Members of the community came out with their walking shoes on Monday afternoon to join the Newtown Florist Club’s 39th annual March for Peace, Unity and Justice to honor Martin Luther King Jr.

"It’s something that helps you remember this glorious day," said Julian Woodford, 15, who marched for the first time with his grandfather. "He fought for us. I want to remember."

The group met at the SunTrust Bank at the corner of E.E. Butler Parkway and Washington Street and began the march with songs and words of prayer and encouragement.

Armed with banners and signs, the group marched more than two miles through town to the Butler Community Center.

The crowd of more than 100 people was made up of those old enough to remember King’s speeches and those too young to walk on their own.

"This generational passing of the baton is what’s represented," said Rose Johnson-Mackey, one of the march’s organizers. "We have all these young people who weren’t alive during the civil rights movement.
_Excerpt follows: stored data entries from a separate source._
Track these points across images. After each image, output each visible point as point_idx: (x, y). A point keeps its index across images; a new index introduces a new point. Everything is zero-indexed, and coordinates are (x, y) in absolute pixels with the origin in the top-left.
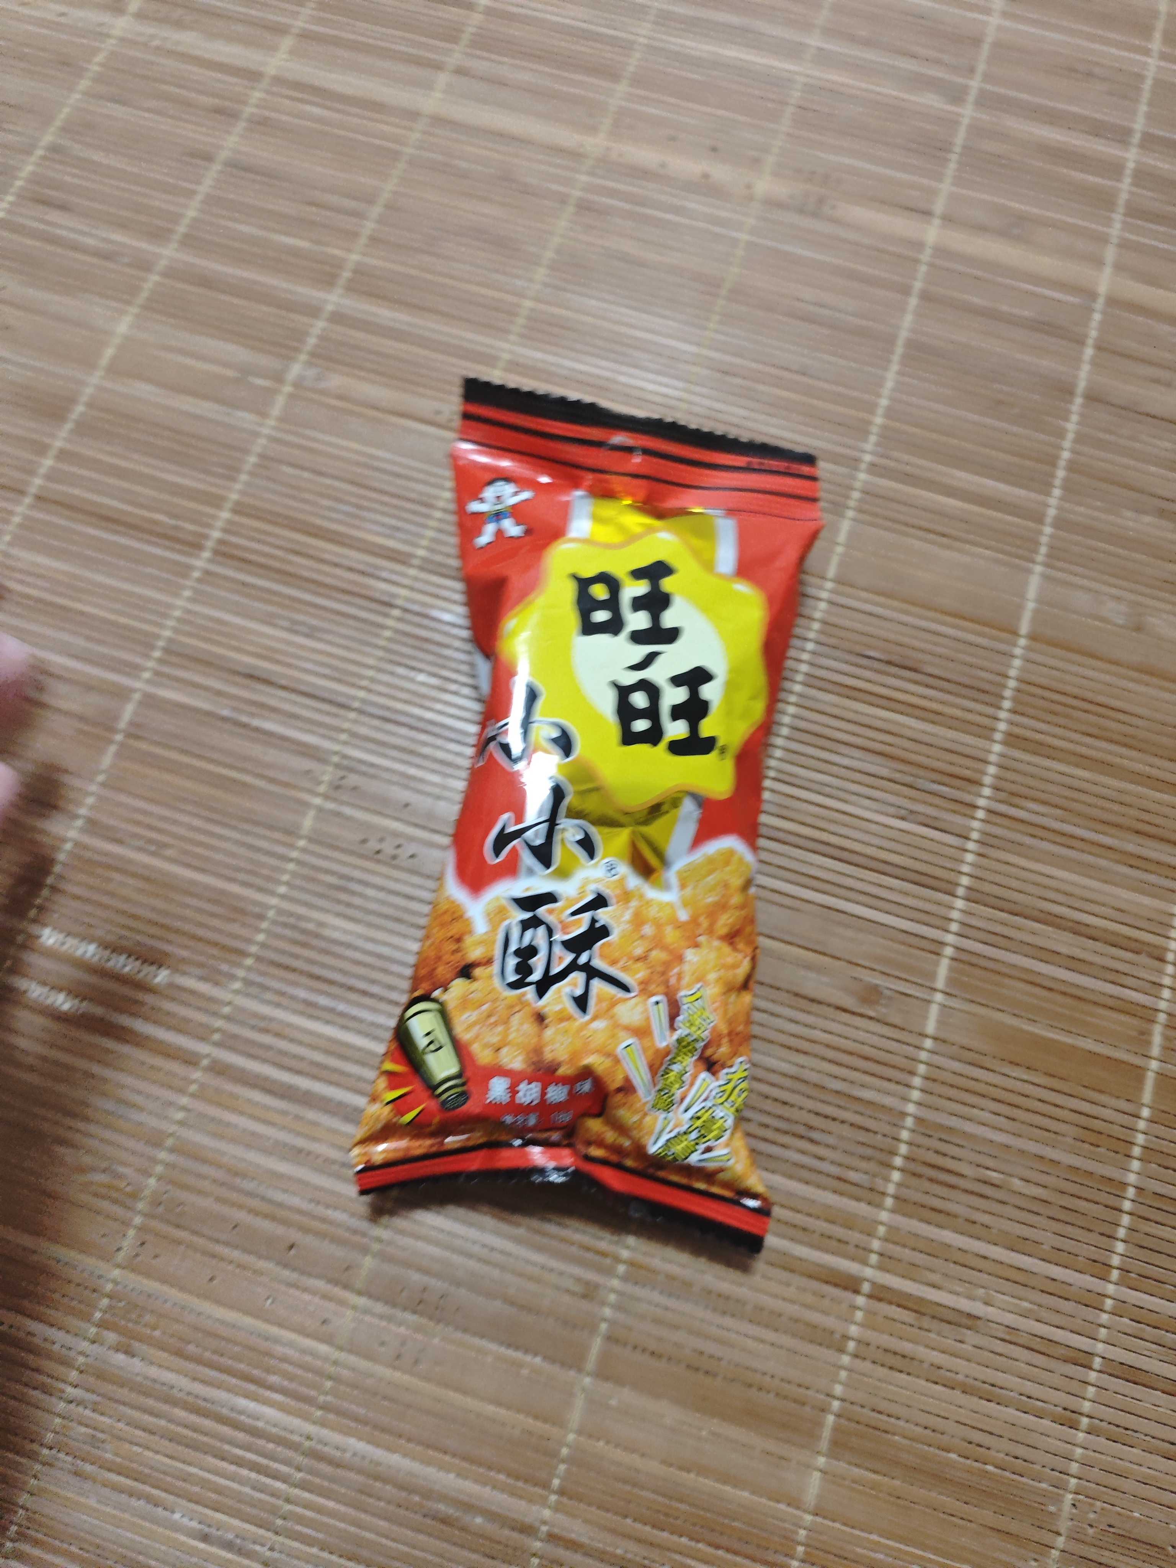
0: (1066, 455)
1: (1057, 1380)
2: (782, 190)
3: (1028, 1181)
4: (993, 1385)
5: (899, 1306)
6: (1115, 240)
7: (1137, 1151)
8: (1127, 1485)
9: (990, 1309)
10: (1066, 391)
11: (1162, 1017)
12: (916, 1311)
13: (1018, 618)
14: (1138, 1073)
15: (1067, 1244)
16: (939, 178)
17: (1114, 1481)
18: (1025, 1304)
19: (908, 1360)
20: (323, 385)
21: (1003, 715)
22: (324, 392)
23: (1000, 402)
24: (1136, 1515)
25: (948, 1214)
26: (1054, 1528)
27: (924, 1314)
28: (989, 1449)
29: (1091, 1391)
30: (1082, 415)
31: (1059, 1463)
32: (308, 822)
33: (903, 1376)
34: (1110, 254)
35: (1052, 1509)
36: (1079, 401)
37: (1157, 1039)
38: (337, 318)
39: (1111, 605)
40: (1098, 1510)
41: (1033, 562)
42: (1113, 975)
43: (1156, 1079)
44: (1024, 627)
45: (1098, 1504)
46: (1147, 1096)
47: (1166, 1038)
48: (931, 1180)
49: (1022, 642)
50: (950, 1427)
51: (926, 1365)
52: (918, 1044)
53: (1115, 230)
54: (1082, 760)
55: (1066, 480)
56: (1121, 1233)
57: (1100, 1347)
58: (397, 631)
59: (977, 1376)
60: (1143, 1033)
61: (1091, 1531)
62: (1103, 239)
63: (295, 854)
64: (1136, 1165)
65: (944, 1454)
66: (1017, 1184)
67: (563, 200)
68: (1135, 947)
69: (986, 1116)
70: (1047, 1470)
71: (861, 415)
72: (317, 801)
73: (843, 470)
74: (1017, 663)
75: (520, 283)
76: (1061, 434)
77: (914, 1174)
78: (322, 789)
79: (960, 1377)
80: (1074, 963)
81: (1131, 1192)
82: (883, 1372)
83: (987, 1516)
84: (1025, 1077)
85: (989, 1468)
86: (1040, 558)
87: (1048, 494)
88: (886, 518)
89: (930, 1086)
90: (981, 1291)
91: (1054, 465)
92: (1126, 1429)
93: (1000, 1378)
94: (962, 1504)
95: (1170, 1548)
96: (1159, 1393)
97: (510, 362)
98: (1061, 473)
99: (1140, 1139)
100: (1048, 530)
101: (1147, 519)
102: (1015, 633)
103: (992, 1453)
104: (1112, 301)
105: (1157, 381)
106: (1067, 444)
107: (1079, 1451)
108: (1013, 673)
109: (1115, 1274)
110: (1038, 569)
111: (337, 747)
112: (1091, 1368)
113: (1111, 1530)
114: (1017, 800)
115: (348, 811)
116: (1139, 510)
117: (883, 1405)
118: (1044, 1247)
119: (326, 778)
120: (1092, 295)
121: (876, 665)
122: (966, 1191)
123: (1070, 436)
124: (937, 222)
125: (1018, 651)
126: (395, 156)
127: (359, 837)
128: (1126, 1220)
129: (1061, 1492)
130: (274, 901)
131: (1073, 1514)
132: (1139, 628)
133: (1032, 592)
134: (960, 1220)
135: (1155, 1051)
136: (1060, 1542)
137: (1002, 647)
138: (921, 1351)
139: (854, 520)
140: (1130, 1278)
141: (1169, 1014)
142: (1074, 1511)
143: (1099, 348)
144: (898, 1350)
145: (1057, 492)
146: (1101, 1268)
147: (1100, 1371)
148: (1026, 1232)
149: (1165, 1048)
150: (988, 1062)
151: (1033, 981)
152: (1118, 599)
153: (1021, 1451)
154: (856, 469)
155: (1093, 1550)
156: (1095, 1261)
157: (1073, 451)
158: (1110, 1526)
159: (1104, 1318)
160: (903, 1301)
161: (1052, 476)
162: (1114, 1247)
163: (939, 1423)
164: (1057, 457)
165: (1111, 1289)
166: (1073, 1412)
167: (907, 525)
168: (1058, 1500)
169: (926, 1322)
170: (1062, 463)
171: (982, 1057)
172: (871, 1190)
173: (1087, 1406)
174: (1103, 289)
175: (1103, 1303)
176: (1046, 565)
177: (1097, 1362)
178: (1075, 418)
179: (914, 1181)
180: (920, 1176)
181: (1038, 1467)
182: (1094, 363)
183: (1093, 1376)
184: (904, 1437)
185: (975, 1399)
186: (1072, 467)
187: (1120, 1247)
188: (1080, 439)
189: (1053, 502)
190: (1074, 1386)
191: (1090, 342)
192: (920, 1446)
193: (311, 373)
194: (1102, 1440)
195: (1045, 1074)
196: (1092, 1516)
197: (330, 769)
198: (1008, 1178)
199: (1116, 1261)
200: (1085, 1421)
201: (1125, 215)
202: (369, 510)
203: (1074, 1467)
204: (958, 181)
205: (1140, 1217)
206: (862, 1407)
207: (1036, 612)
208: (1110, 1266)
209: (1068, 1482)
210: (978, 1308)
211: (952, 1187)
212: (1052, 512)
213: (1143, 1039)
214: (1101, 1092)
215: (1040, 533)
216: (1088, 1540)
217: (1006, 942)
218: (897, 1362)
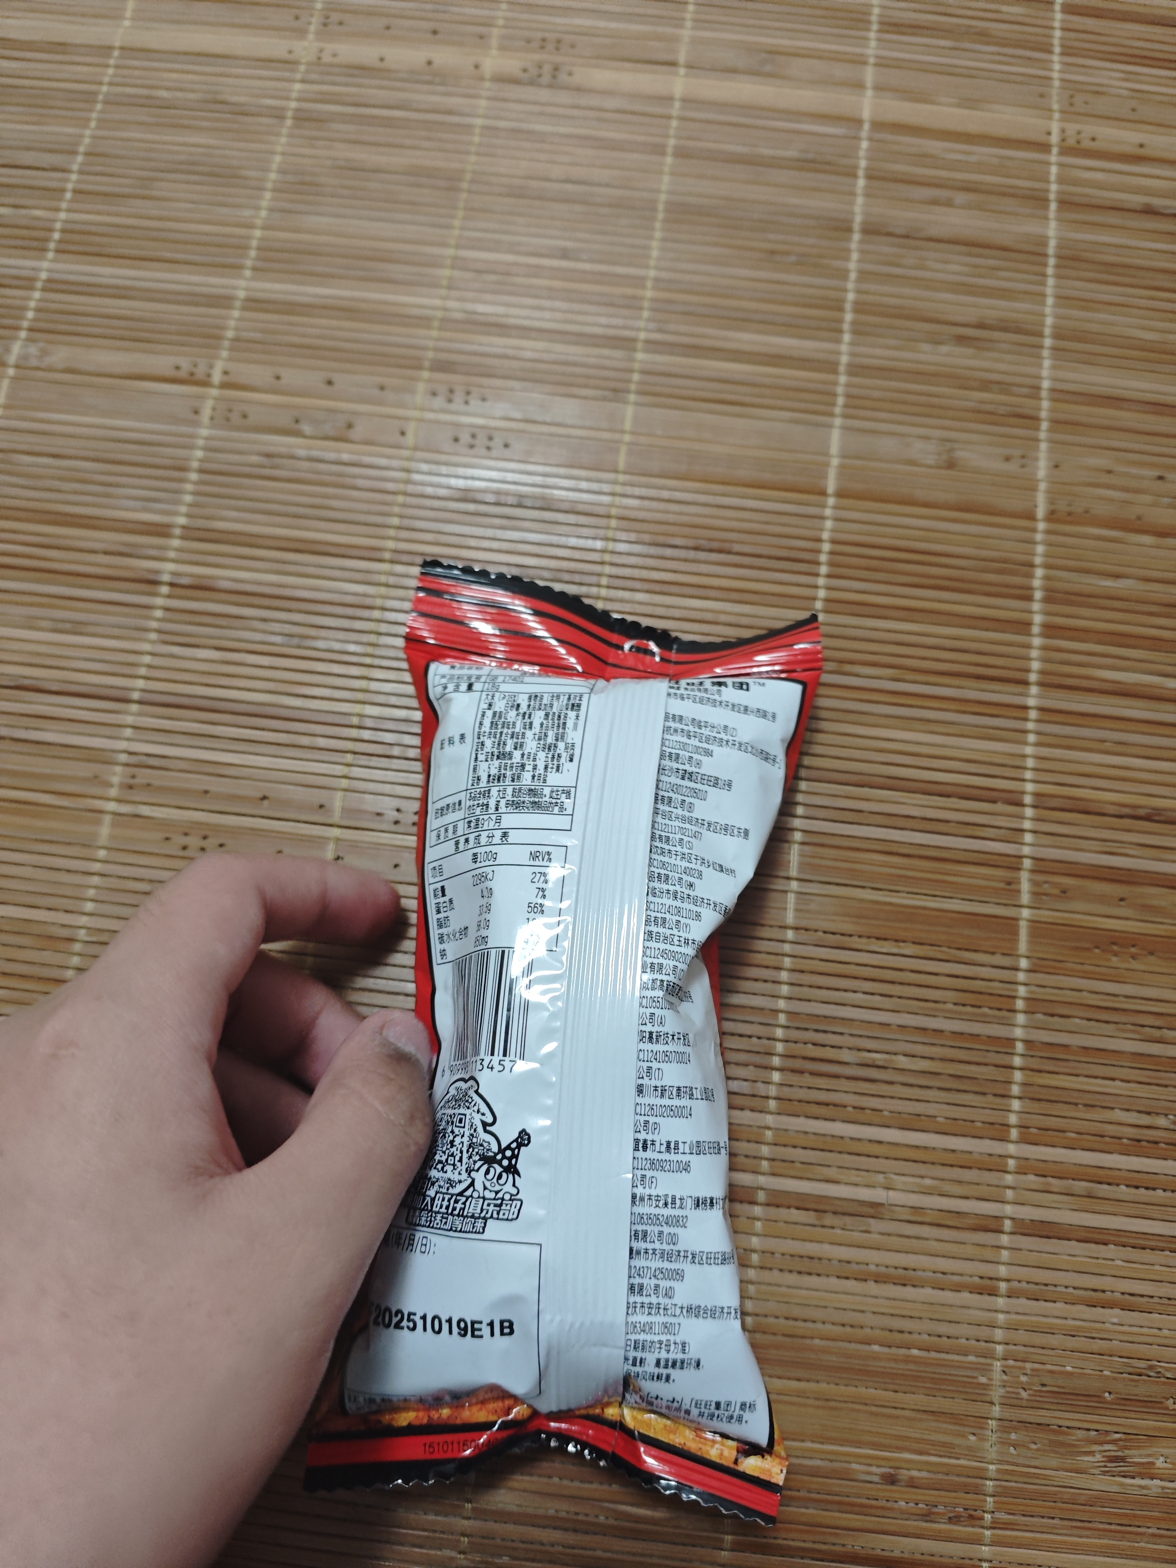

They’re still here."

Many at the event said celebrating King on the eve of President-elect Barack Obama’s inauguration was meaningful.

"I’m walking for the cause, to prepare myself for tomorrow," said Laverne Moore. "We’re finally seeing a point where our walking’s paying off."

Tara Bordes, who attended the march for the first time since 1998, said Martin Luther King Jr. Day was especially important to her this year.

"A lot of things Martin Luther King would talk about are things Barack talks about," Bordes said.

Others, like Bobby Langston, have attended the march for years and feel it’s important to distinguish King’s day from inauguration day.

"This is Martin Luther King Day. Barack Obama is tomorrow," Langston said.

Johnson-Mackey said she was happy to see so many people come out to the march to celebrate what has been achieved in the years since King died.

"We understand the depth of the moment," said Johnson-Mackey. "We’re still marching to keep a dream alive."